2  The pathophysiology of COVID-19 infection
Coronaviruses are the largest viruses with a positive-sense single-stranded-RNA genome. The host immune response is by one side essential for the resolution of COVID-19 infection, but it can also be crucial for the pathogenesis of major clinical manifestations of the disease. The angiotensin-converting enzyme 2 (ACE2) has been identified as the host cell-surface receptor for SARS-CoV2 envelope spike glycoprotein [12]. ACE2 is a type I membrane protein expressed on cells in the kidney, heart, gastrointestinal tract, blood vessels, and, importantly, lung AT2 alveolar epithelial cells, which are particularly prone to viral infection [13]. SARS-CoV-2 infection leads to the downregulation of ACE2 expression, thus resulting in excessive production of angiotensin II by the related enzyme ACE. It has been suggested that the stimulation of type 1a angiotensin II receptor (AGTR1A) increases pulmonary vascular permeability, thus potentially explaining the increased lung damage when the expression of ACE2 is decreased [14]. Due to this mechanism of action, it has been postulated that subjects with diabetes mellitus or hypertension using ACE-inhibitors or angiotensin receptor blockers may have an increase of both the risk of infection and the severity of COVID-19 [15]. As only scarce evidence supports this hypothesis, the European Society of Cardiology recently published a position statement that strongly recommends continuing these treatments despite the current epidemic [16]. An additional point to be clarified is also the role of the genetic predisposition for an increased risk of SARS-CoV-2 infection due to ACE2 polymorphisms that have been linked to hypertension, diabetes mellitus, and cerebral stroke, especially in Asian populations [15].

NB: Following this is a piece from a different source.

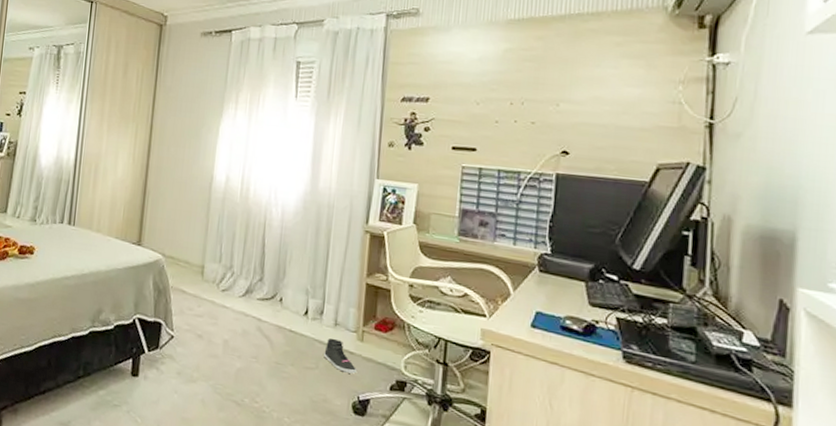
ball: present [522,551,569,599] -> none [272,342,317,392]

The viral RNA genome is released into the cytoplasm, and the RNA is uncoated to allow translation of the two polyproteins, transcription of the sub-genomic RNAs and replication of the viral genome [17]. Progression to ARDS is associated with the upregulation of pro-inflammatory cytokines and chemokines, known as Cytokines Release Syndrome (CRS), with a pattern very similar to that of secondary haemophagocytic lymphohistiocytosis (sHLH). In adults, sHLH is an under-recognized, hyperinflammatory syndrome characterized by a massive and fatal hypercytokinaemia with multiorgan failure, most commonly triggered by viral infections [18,19]. Main clinical features of sHLH include unremitting fever, hyperferritinaemia and cytopenias, and pulmonary involvement (including ARDS) occurring in approximately 50% of patients [20]. A cytokine profile resembling sHLH has been reported in most severe COVID-19 infections, characterized by increased levels of a number of cytokines (interleukin-1β [IL-1β], IL-2, IL-6, IL-7, IL-8, tumor necrosis factor-α [TNF]) and chemokines (CXC-chemokine ligand 10 [CXCL10] and CC-chemokine ligand 2 [CCL2]) [21,22]. The management of this cytokine storm is one of the major unmet needs regarding COVID-19 infection.